Many times, poor and rich alike find out too late that their insurance plan isn’t as wonderful as they thought. This happens when they try to file a claim. The government monopoly mentioned above would only serve to replace another one – the insurance monopoly – where one company in any particular state may control over half the insurance policies written. Judging from the success of Medicare, it would do a much better job keeping us all healthy. If there was public insurance that was both less expensive and offered as much or more benefits, then folks would naturally gravitate that way and the government is not to blame for it.

Argument against:

If the government negotiated to pay lower prices, doctors and hospitals would compensate by charging private insurance plans at higher rates. Experts say this “cost-shifting” already occurs with the government-run Medicare and Medicaid plans.

Rebuttal:

Cost-shifting would not be an issue if our nation’s poor and working poor had their hospital bill covered by the public option. There would be little or no cost to shift. The best way to unburden the private insurance premium is to have a more efficient system that gives continuous, low cost coverage to everyone.

Our nation’s poor suffer through disease until they can hold out no longer then seek treatment at the emergency room. After recovery, if they haven’t waited too long to survive, they struggle to pay for their treatment – a debt that the hospitals will go after with vulture-like voracity. Bankruptcy ensues, further burdening the private insurance premium. If the poor person had a government option to pay for preventive care, this scenario is likely to not have happened at all.

We have an economic system that allows businesses to cover their costs by raising prices. Conversely, we have an economic system that allows businesses to keep profits that occur from finding lower priced material markets and cheaper labor, like in China. When they lose money the public pays, but when the reap greater profits they keep it. It is a win-win for the corporations. It is time that these immensely wealthy insurance corporations feel our pain.

Argument against:

The public option costs too much.

Rebuttal:

Compared to what? The Iraqi occupation? Anyway, the total bill will be under President Obama’s bar or it won’t get signed.

The government loses more each year in loss of tax revenue from the federal exclusion on insurance premiums than the projected $90 Billion per year cost of the entire health reform package. This is from a study done by the Kaiser Family Foundation on tax subsidies for health premiums:

The largest tax subsidy for private health insurance — federal exclusion from income and payroll taxes of employer and employee contributions for employer-sponsored health insurance — was estimated to cost the U.S. Treasury around $200 billion in lost revenue in 2007, or more than one-half of the estimated net federal outlays for the Medicare program for that year. Other prominent tax subsidies for private health insurance include the exclusion of health insurance premiums from state income taxes, the federal tax deduction for the self-employed, and the health care deduction for health expenses (including premiums) exceeding 7.5% of adjusted gross income. (Emphasis mine.)

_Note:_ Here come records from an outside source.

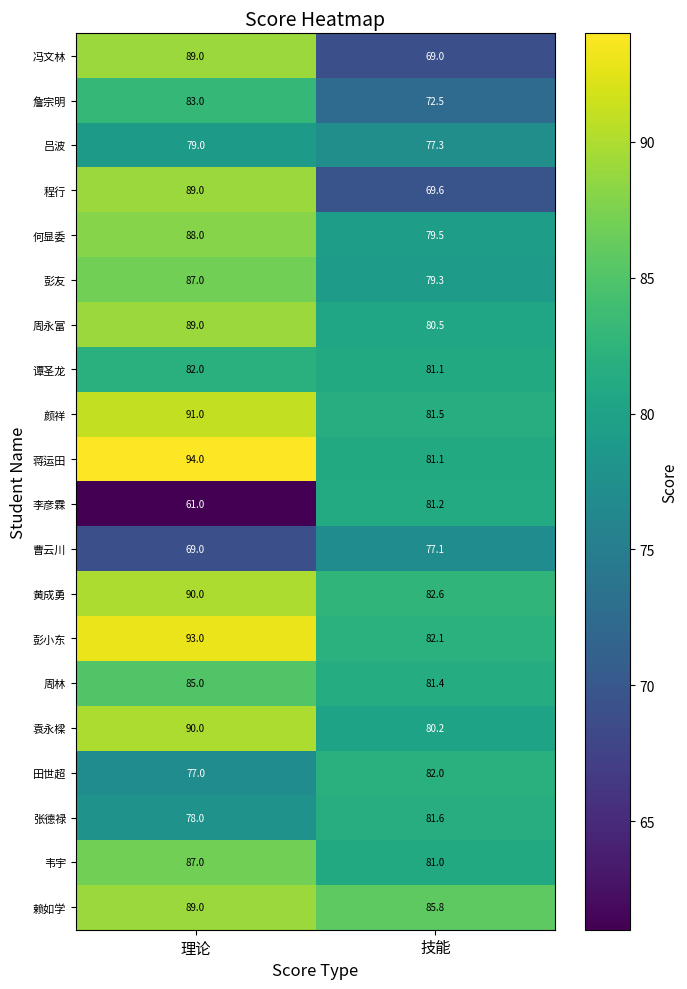

List the labels in order of 黄成勇 value, largest first.

理论, 技能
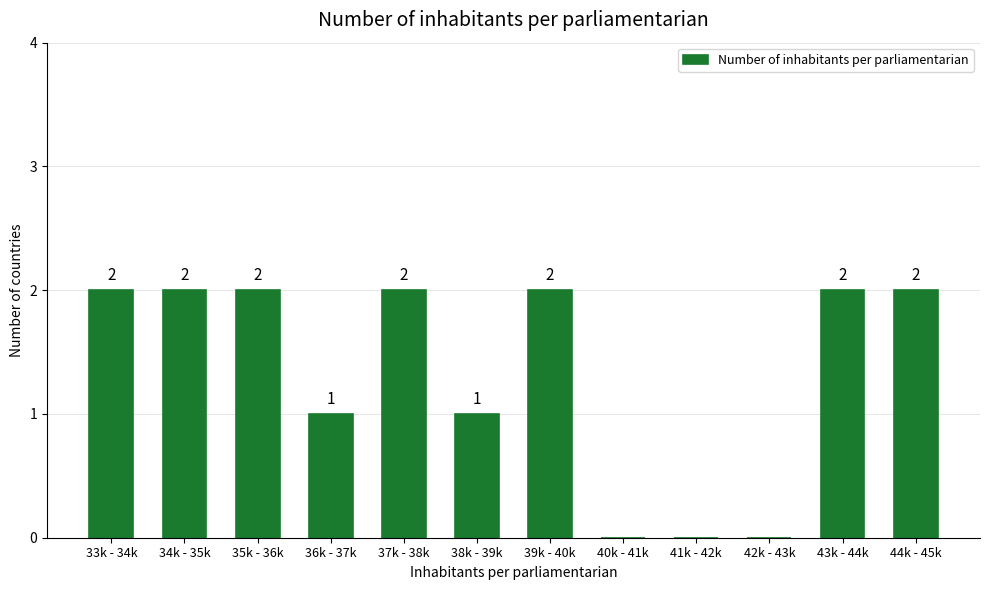

Reading right to left, extract all data points from this chart.

44k - 45k=2	43k - 44k=2	42k - 43k=0	41k - 42k=0	40k - 41k=0	39k - 40k=2	38k - 39k=1	37k - 38k=2	36k - 37k=1	35k - 36k=2	34k - 35k=2	33k - 34k=2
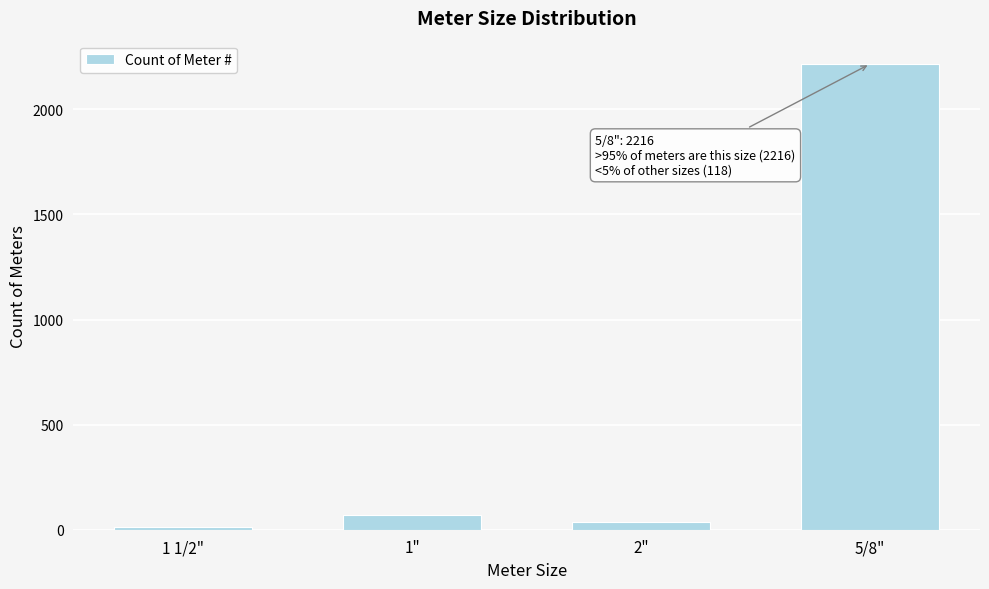

Reading left to right, list all the values displayed in this chart.

13	68	37	2216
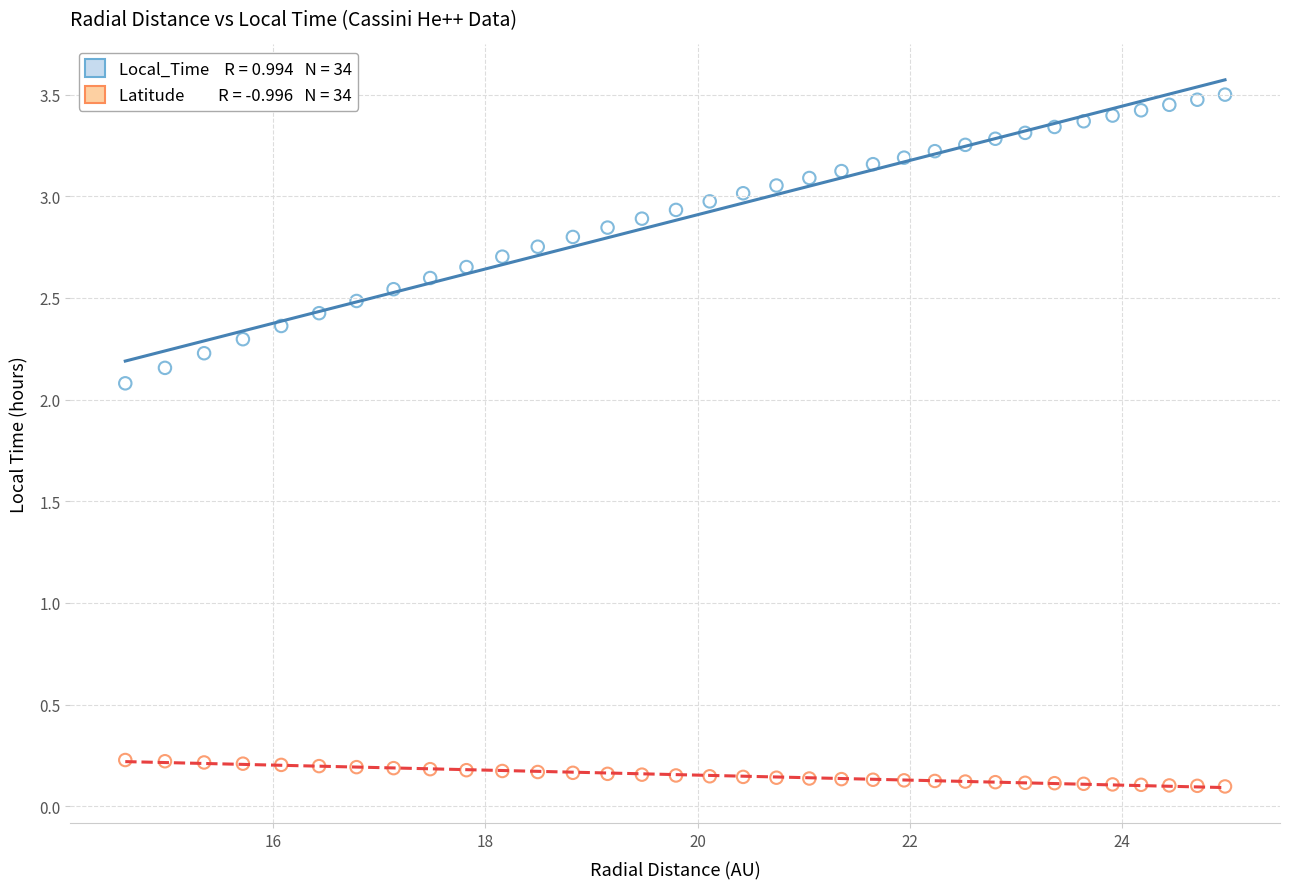

Across all data points, what is the range of Y values (max minus min)?

3.4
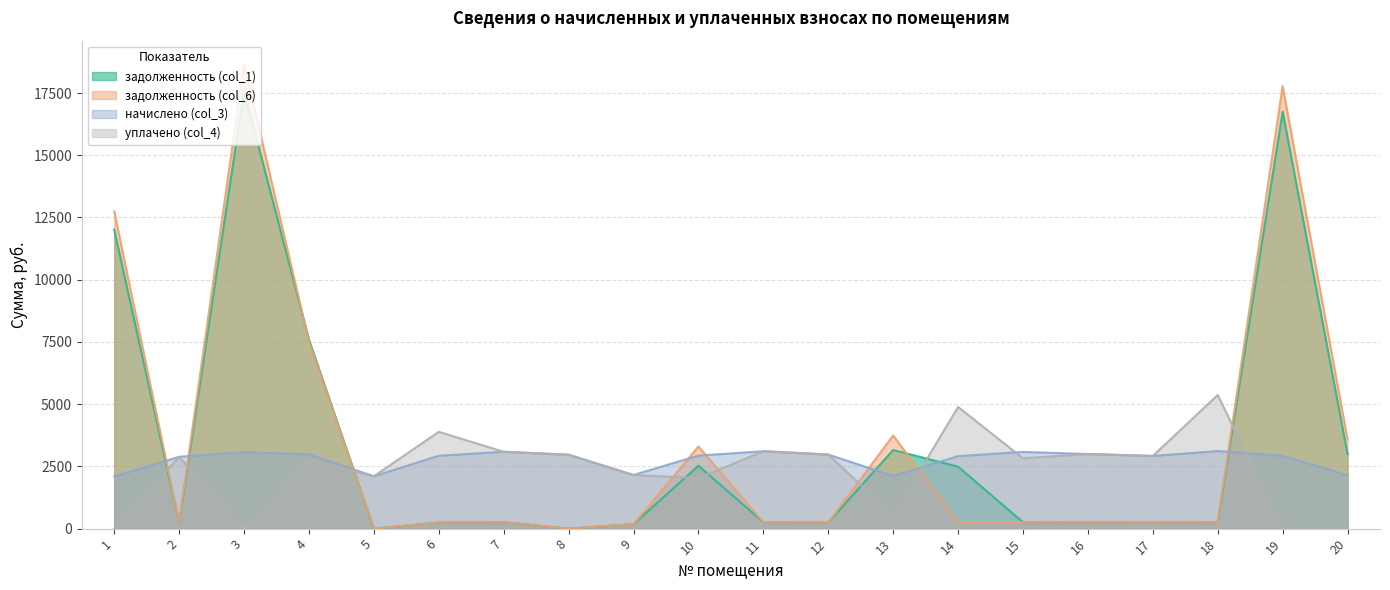

Rank the series at 17 from highest to lowest value.

начислено (col_3), уплачено (col_4), задолженность (col_1), задолженность (col_6)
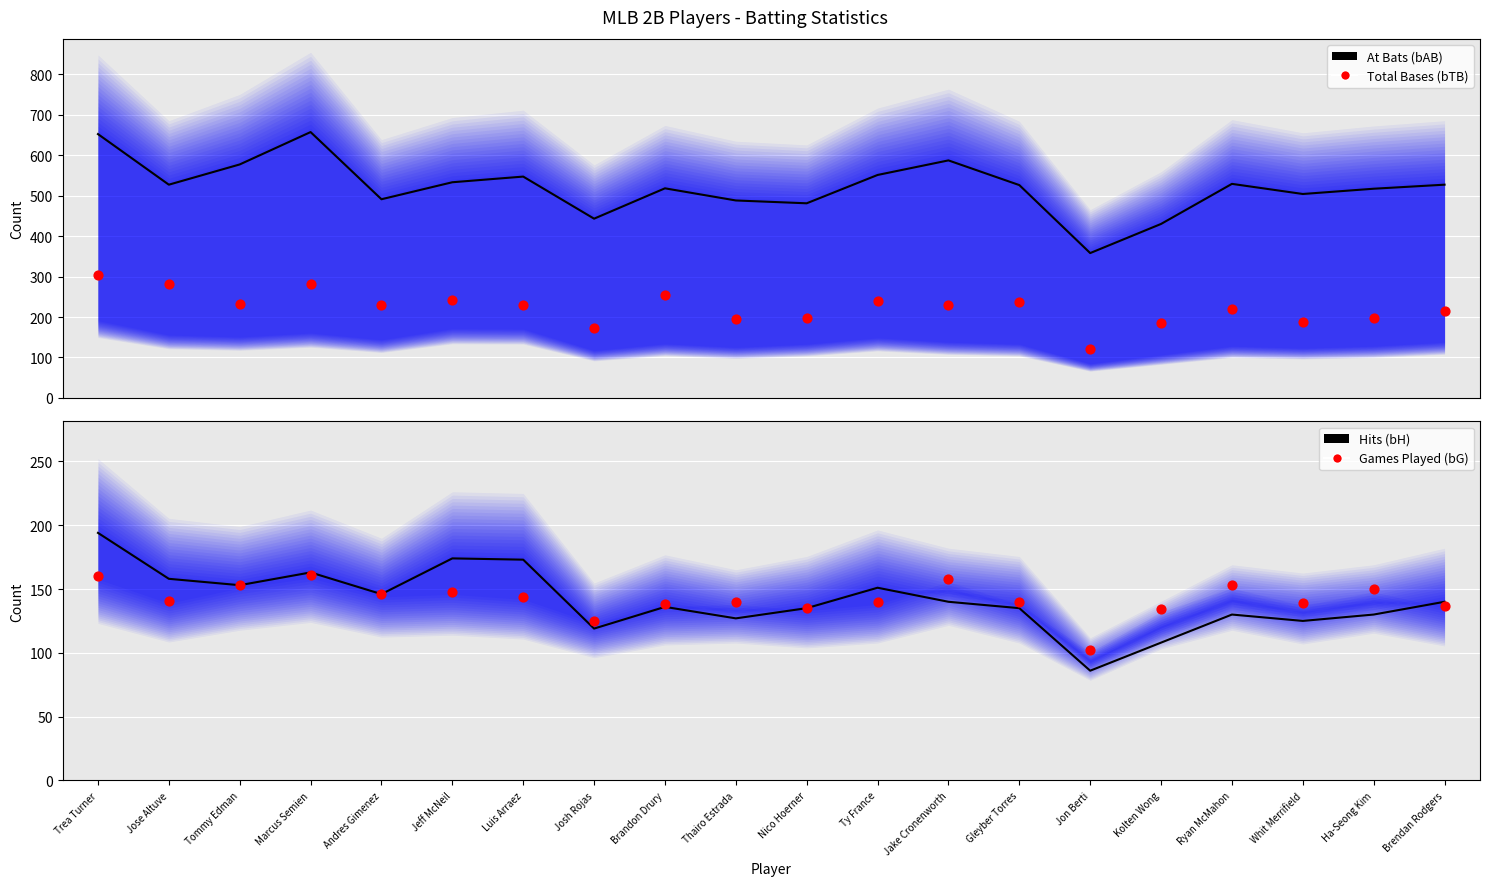

Which series reaches the minimum Y coordinate?

Hits (bH)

The health care reform package with the public option saves enough in premium dollars to offset any new taxes on health premiums which is just one way being considered to pay for reform. The option being considered in congress would affect only the most generous insurance plans.

My three points here are first, insurance companies could stand the strain of losing a few million customers since they monopolize the market. Secondly, the shifting of costs and subsequent over-burdening of privately held premiums due to the uninsured can be fixed by providing the uninsured with a low-cost, continual health care plan. Finally, there are many ways to pay for this plan, one of which is to eliminate the federal exclusion on only the most generous insurance policies.